Les Principes et les Mœurs de la République/Les mœurs républicaines/I


I

la dignité personnelle.


Le premier point est de respecter en soi-même la dignité humaine. Celui qui s’enveloppe de cette vertu est à l’abri de tous les vices sur lesquels s’appuie le despotisme et qui corrompent les républiques où ils se glissent. Il ne courbe point l’échine devant le pouvoir qui distribue les places et les honneurs, et ne veut rien devoir à la faveur, mais tout à son travail et à son mérite. Il ne sollicite jamais, suivant une expression consacrée dans la langue monarchique, mais qui doit disparaître de la langue républicaine ; et, même pour obtenir ce qu’il a conscience d’avoir mérité, il ne se fait le courtisan de personne. Ce n’est pas en lui qu’on trouvera jamais, soit dans la monarchie, l’étoffe d’un courtisan, soit dans la république, celle d’un flatteur du peuple. Le servilisme, ou, ce qui est au fond le même vice, la flatterie démagogique, lui est en horreur : il a l’âme trop fière pour y descendre, et il sait bien que, selon une énergique parole de Kant qu’on ne saurait trop répéter[1], « celui qui se fait ver n’a plus droit de se plaindre d’être écrasé. » Il n’a pas une moindre répugnance pour le mensonge, qui est aussi une dégradation : et, repoussant tout masque, il veut être vrai en toutes choses. Vous pouvez donc vous fier à sa parole ; c’est celle d’un homme. Le même respect de la dignité humaine inspirera à ceux qui en seront pénétrés l’horreur de l’ivrognerie et de tous les vices qui ravalent l’homme au rang de la brute et souillent, hélas ! sur une si grande échelle nos sociétés démocratiques. La sobriété, comme la sincérité, comme cette fierté d’âme qui chasse tout esprit de courtisanerie, doit être l’accompagnement et le soutien des républiques. Nous ne demandons pas aux républicains de retourner au brouet noir des Spartiates, mais de rejeter loin d’eux tout ce qui dégrade la personne humaine, tout ce qui tue l’amour du travail, tout ce qui étouffe en nous le sentiment de notre responsabilité et de nos devoirs.

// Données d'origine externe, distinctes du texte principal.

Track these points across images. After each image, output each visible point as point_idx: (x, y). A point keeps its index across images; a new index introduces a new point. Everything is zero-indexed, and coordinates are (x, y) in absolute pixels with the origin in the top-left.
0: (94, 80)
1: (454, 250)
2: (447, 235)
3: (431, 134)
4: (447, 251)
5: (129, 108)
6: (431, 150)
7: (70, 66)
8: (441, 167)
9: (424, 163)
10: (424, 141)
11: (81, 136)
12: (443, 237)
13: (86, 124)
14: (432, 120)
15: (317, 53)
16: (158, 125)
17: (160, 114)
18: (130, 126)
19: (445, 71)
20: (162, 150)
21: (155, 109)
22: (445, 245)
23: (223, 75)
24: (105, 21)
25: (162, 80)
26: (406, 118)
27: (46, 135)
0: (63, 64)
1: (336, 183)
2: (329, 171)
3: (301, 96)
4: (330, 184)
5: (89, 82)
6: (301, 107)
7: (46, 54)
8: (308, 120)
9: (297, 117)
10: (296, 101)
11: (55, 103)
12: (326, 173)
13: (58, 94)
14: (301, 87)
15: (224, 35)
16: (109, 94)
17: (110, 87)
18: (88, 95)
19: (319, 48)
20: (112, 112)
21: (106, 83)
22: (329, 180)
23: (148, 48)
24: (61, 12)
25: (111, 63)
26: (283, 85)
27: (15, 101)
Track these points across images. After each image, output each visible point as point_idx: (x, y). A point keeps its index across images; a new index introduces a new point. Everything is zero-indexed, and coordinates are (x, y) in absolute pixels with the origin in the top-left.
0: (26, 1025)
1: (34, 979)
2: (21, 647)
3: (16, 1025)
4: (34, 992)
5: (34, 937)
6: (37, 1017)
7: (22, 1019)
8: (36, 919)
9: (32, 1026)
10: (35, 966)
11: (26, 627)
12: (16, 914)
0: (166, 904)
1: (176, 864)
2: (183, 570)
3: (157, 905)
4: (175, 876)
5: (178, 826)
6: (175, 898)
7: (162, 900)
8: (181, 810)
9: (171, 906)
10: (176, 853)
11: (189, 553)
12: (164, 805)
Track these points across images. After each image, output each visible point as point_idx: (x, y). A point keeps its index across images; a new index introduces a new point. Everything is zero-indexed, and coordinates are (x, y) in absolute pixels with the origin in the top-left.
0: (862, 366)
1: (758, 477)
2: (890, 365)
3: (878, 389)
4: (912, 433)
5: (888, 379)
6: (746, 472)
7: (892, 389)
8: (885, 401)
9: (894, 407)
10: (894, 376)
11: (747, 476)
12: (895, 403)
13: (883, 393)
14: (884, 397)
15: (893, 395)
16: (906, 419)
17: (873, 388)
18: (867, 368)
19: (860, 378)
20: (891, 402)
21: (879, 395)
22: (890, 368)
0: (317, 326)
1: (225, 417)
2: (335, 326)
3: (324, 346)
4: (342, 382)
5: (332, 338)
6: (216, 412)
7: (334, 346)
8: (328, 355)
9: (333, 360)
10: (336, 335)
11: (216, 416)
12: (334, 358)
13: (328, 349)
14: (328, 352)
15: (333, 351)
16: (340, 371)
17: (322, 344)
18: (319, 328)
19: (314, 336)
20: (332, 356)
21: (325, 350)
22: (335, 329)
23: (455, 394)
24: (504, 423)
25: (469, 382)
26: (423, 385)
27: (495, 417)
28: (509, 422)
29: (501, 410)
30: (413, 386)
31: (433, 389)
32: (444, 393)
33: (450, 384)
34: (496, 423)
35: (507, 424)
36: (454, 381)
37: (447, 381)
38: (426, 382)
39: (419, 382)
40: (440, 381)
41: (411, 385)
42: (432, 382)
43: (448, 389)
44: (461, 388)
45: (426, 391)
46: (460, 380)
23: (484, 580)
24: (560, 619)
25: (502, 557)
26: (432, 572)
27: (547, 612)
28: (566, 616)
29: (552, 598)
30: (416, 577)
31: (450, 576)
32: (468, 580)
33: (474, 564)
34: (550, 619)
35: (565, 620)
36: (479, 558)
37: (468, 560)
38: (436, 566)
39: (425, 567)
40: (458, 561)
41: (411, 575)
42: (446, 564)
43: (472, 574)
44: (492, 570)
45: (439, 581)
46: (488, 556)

Ce sentiment est la condition vitale de tout système républicain. Non seulement il ne faut pas en étouffer le germe, mais il faut le développer dans toute sa plénitude, si l’on veut faire des hommes capables de vivre en république. C’est de là que naît ce respect de la dignité humaine dont nous venons de relever l’importance. C’est par là que les citoyens apprendront à s’aider eux-mêmes, au lieu de compter sur le secours d’autrui et de tout attendre de l’État. Ainsi se formera l’habitude de l’effort personnel et de l’initiative privée, si rare chez les peuples que le despotisme a tenus en tutelle, mais si nécessaire dans les républiques.

  1. Doctrine de la vertu, page 101 de ma traduction.